You’re shifting a lot of burden onto downstream algorithms. I think that’s appropriate, but it could be a high bar for folks to clear before they can begin to work with the schema. It might be simple for a machine to ingest the data, but that depends on a human engineer wrapping their head around it first... and I think that would take at least a day or two. This could be a barrier to adoption, especially for folks who are used to OSM and have a viable alternative to Overture. (On the other hand, there don't necessarily need to be map editing tools built on top of Overture, so at least you have a reduced ecosystem of essential tooling.)
Seems like there are two ways to counter these challenge: either start small to establish familiarity and then build on top... or go all in and do your best to bring people along for the ride.
Since there's an incumbent, existing map data product (OSM), it seems difficult to start small - I can see why you're more or less fitting the whole transportation world into the data schema from the get-go.

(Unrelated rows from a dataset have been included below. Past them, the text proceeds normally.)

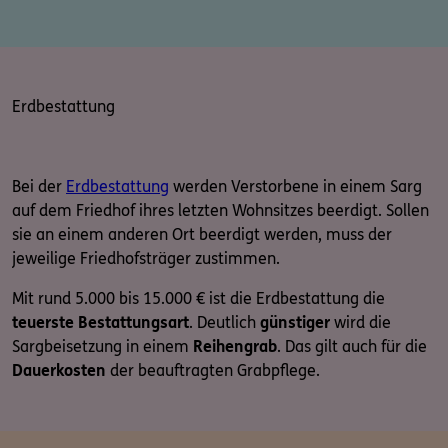
Erdbestattung
Bei der
Erdbestattung
werden Verstorbene in einem Sarg
auf dem Friedhof ihres letzten Wohnsitzes beerdigt. Sollen
sie an einem anderen Ort beerdigt werden, muss der
jeweilige Friedhofsträger zustimmen.
Mit rund 5.000 bis 15.000 € ist die Erdbestattung die
teuerste Bestattungsart
. Deutlich
günstiger
wird die
Sargbeisetzung in einem
Reihengrab
. Das gilt auch für die
Dauerkosten
der beauftragten Grabpflege.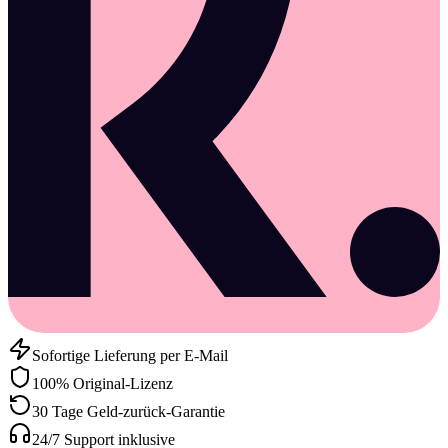
Sofortige Lieferung per E-Mail
100% Original-Lizenz
30 Tage Geld-zurück-Garantie
24/7 Support inklusive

I see that you've left certain things (rail, water, bicycle) as partially-solved problems to tackle later. Hypothetically, are there any other ways you could trim the spec until there's more familiarity? Or keep the spec but roll it out incrementally in new releases? (Or is this too difficult, since the network would need to work for use cases like nav apps that must continue to handle data about axle restrictions, HOV lanes, and other 'tags' that belong in Overture's linear-referenced properties?)
If you are going to go all-in on this, it may help to really lean into communication strategies and working examples of code. On the communication front, it may be a good idea for Overture to think about "step-wise" communication materials. Get people familiar with a few key concepts before they read the schema details, so they don't react like deer in headlights. E.g. Some people in the OSM community might appreciate a 1-pager equivalent that explains the segmentation/LR approach very simply, points out what's different and the same in OSM, and explains why. Maybe it talks about what's harder and what's better in this new world. Maybe there's a separate set of visual materials that you can use for webinars, which builds on this but has more examples.
The faster people start building on top of this schema, the better the outlook will be for adoption. What sort of lightweight tools, examples, libraries, whatnot can Overture members create? Ideally these would be for internal purposes and would make some attempt to solve a problem or pivot an existing tech stack, otherwise they'll gather dust. Also, how can you support or amplify the voices of other folks outside the membership as they experiment with the schema?
Since the spec will have various releases and become more stable over time... what about waiting for certain adoption milestones before moving on to the next release? I'm not sure if that's conventional, but it would force an emphasis on usability and adoption, so you're not perfecting something on a shelf.